Here is the story on how that is done in Europe (I'm not quite sure how
that is done here, although after I told my dealer about my '86 5K SCT
being in an accident they asked if I would release it to them, after the
insurance estimate was done (the car was totalled for sure).)
In Europe however, after a person reports an accident, the company is
notified by police and a special team is sent to the cite of the accident
to inspect the car first hand. Approximately 100 page report is filled out
about every little detail. After that two things can happen. If the car
is totalled, the manufacturer will ask you (or your insurance) to release
the car to
them for further testing and analysis. If the car is not totalled, the
manufacturer will ask you to release the car to them for one business day
during which the car will be examined before going to repair shop.

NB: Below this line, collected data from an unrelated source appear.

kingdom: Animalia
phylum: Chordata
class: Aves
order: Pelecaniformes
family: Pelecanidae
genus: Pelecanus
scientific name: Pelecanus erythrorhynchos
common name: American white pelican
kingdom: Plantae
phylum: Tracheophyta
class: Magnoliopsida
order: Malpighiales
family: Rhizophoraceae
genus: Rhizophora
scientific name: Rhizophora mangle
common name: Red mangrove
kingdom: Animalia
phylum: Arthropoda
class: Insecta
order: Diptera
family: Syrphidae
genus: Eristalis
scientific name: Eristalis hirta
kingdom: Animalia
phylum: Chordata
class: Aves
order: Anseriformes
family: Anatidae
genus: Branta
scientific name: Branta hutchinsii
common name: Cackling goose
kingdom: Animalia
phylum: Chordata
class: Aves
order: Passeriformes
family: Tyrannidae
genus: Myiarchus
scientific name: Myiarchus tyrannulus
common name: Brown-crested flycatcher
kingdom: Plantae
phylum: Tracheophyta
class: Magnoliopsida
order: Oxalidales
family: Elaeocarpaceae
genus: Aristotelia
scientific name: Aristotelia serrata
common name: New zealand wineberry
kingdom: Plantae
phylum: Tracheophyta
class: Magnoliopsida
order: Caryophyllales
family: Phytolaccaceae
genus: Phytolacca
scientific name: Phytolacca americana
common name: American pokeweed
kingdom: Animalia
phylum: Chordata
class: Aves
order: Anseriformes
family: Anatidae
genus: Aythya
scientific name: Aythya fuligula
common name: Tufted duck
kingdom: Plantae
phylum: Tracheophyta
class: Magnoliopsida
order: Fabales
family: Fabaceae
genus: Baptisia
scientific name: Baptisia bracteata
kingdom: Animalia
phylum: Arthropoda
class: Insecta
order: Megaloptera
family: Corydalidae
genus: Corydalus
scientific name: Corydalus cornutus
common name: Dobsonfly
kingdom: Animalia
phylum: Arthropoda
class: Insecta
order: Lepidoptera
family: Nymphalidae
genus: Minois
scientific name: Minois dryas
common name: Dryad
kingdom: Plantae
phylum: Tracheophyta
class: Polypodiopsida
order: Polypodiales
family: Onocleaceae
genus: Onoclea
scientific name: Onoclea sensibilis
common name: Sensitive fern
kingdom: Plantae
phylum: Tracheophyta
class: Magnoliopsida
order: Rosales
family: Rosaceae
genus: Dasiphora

The idea was first implemented be Mercedes in 1960s when they realised
that energy absorbtion was the best way to save people inside the
vehicle. So they needed some real world data to design bodies that were
better at absorbtion. Since then there are more and more manufacturers
that have picked up and implemented this idea.
far as I know, this is done by most manufacturers in Europe - Volvo,
Mercedes, BMW, AUDI, Ferrary, Alfa R.... There are just few exceptions
and the one I know for sure is Opel.
And I absolutely agree that learning from the real world is the best way.